By 1913, after serving in South Africa and India, he was Company Sergeant Major.
He went with the West Yorkshire Regiment 1st Battalion to France on 08.09.1914 but was injured (at Aisne Heights?) and taken prisoner on 22.09.1914. He was shot in the neck.
His wife, Ellen, was informed he was missing, presumed dead. They had been married since February 1912 and had a 16-month old daughter.
William Kitson was a prisoner in a number of POW camps in Germany. He was in the camps for 3 years and 2 months.
He was brought to Switzerland by the Red Cross on 27.11.1917 and was there until 08.12.1918 when he returned to England and to a 5 year old child who didn’t know him – the way of many soldiers. At least he returned, thanks considerably to the Swiss Red Cross.

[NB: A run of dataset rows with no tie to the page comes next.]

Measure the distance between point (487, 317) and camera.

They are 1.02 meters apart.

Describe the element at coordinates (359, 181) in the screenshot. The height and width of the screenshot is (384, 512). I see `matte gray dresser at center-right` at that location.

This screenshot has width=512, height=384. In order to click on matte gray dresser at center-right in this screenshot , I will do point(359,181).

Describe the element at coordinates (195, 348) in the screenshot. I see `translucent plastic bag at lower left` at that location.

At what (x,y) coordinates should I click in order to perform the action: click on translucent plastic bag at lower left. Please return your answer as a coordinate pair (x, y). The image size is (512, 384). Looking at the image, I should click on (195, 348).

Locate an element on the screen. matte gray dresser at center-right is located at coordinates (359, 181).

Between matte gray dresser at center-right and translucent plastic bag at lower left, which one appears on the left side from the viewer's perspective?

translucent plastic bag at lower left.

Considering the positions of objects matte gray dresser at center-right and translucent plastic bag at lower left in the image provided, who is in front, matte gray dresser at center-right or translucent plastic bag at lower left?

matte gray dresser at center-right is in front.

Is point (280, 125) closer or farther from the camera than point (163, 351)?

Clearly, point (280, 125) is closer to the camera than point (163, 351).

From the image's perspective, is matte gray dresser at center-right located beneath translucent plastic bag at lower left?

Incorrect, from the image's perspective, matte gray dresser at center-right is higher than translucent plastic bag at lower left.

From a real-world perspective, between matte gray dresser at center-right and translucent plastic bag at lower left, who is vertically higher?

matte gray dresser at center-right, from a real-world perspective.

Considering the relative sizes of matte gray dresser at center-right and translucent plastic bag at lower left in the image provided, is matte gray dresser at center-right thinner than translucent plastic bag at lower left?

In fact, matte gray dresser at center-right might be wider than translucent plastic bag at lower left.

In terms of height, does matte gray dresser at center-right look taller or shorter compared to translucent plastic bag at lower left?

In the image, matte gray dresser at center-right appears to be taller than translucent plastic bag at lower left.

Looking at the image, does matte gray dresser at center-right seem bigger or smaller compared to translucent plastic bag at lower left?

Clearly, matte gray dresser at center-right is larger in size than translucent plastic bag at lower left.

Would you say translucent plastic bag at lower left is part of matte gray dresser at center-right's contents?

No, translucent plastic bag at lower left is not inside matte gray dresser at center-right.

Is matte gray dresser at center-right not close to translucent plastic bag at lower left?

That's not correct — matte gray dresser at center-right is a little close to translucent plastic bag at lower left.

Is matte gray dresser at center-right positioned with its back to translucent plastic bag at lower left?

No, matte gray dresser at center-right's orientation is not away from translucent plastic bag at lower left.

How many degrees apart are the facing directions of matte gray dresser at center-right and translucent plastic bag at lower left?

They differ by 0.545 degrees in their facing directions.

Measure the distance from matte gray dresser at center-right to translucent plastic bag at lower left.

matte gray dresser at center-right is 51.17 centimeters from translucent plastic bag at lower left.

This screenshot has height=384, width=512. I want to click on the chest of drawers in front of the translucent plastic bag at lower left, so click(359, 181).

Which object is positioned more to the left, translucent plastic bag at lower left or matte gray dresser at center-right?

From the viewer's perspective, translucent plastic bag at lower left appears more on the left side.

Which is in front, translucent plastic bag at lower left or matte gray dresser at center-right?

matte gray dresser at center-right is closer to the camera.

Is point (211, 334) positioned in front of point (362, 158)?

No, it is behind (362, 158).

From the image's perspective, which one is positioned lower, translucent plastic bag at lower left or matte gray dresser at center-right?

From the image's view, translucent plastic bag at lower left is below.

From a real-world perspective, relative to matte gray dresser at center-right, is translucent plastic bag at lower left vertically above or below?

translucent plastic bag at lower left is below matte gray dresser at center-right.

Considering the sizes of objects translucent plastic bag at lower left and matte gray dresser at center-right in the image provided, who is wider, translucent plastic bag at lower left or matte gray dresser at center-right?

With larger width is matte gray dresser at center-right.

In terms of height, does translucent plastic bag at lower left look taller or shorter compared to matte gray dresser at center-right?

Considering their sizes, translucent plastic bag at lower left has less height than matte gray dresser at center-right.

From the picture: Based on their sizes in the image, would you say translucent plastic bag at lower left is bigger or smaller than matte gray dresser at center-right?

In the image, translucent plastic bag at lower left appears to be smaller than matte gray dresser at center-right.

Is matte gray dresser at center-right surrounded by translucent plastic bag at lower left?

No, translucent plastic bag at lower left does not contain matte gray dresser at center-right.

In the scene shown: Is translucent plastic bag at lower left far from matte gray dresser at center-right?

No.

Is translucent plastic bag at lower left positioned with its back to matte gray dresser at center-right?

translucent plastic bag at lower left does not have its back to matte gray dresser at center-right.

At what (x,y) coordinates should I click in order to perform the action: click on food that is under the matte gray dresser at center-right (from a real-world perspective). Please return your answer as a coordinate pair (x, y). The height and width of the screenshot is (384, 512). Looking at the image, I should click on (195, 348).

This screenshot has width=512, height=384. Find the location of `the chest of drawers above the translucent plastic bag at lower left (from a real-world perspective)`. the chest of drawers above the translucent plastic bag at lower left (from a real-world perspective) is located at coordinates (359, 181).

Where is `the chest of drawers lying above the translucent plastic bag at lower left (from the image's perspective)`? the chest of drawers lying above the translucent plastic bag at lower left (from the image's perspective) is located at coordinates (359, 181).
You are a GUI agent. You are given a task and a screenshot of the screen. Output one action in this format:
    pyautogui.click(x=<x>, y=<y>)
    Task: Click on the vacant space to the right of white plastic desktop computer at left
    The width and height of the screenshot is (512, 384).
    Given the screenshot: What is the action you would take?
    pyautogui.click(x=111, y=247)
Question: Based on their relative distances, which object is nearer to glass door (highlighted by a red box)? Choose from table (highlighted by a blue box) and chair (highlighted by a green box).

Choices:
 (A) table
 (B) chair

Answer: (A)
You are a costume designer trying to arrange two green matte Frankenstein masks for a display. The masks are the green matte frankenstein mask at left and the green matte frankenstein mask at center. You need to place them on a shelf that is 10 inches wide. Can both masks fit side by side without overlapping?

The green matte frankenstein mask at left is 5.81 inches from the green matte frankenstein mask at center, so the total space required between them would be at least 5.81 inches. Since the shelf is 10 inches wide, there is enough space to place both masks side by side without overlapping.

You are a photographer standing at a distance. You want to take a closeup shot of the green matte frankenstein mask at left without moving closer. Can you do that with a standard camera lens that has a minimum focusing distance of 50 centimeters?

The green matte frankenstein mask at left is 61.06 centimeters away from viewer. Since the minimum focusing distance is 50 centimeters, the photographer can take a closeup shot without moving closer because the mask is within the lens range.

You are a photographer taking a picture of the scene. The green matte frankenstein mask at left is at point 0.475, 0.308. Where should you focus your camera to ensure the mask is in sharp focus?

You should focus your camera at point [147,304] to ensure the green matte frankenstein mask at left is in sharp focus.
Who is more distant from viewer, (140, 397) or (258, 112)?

William went on to be RSM and claimed discharge from the army after 24 years’ service in 1923. He and Ellen had six children altogether.
He died in Sheffield in 1944 with another war on and all his children serving, except the youngest, Patricia (15 when he died).
Patricia (Pat) is my mother. She remembers her father showing her a book of pressed alpine flowers from Switzerland, when she felt poorly as a child. A small trophy – for coming ‘deuxieme’ in a sport tournament – and engraved as taking place at Chateau d’Oex in 1917 – is what first alerted me to my grandfather’s time in the Swiss Alps.